# What is expected
Report back every line from the entries below in which the word "hand" occurs.

** Opening Records for this exercise block **

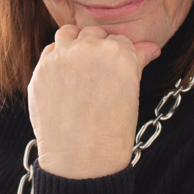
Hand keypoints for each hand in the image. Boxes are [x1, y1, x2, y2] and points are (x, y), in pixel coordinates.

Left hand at [27, 24, 160, 179]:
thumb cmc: (113, 129)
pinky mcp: (42, 68)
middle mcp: (90, 48)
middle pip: (93, 33)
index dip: (117, 55)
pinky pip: (49, 52)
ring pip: (67, 33)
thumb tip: (152, 47)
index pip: (119, 40)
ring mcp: (63, 56)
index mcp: (119, 52)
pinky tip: (63, 81)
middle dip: (95, 48)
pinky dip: (56, 60)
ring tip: (78, 69)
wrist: (82, 160)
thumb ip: (138, 61)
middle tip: (96, 74)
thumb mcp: (132, 92)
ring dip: (73, 44)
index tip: (113, 72)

** Closing Records for this exercise block **

# Result below
Hand keypoints for each hand in the image. Boxes are [x1, y1, x2, y2] and points are (x, y), in pixel coordinates.
Left hand at [27, 24, 160, 179]:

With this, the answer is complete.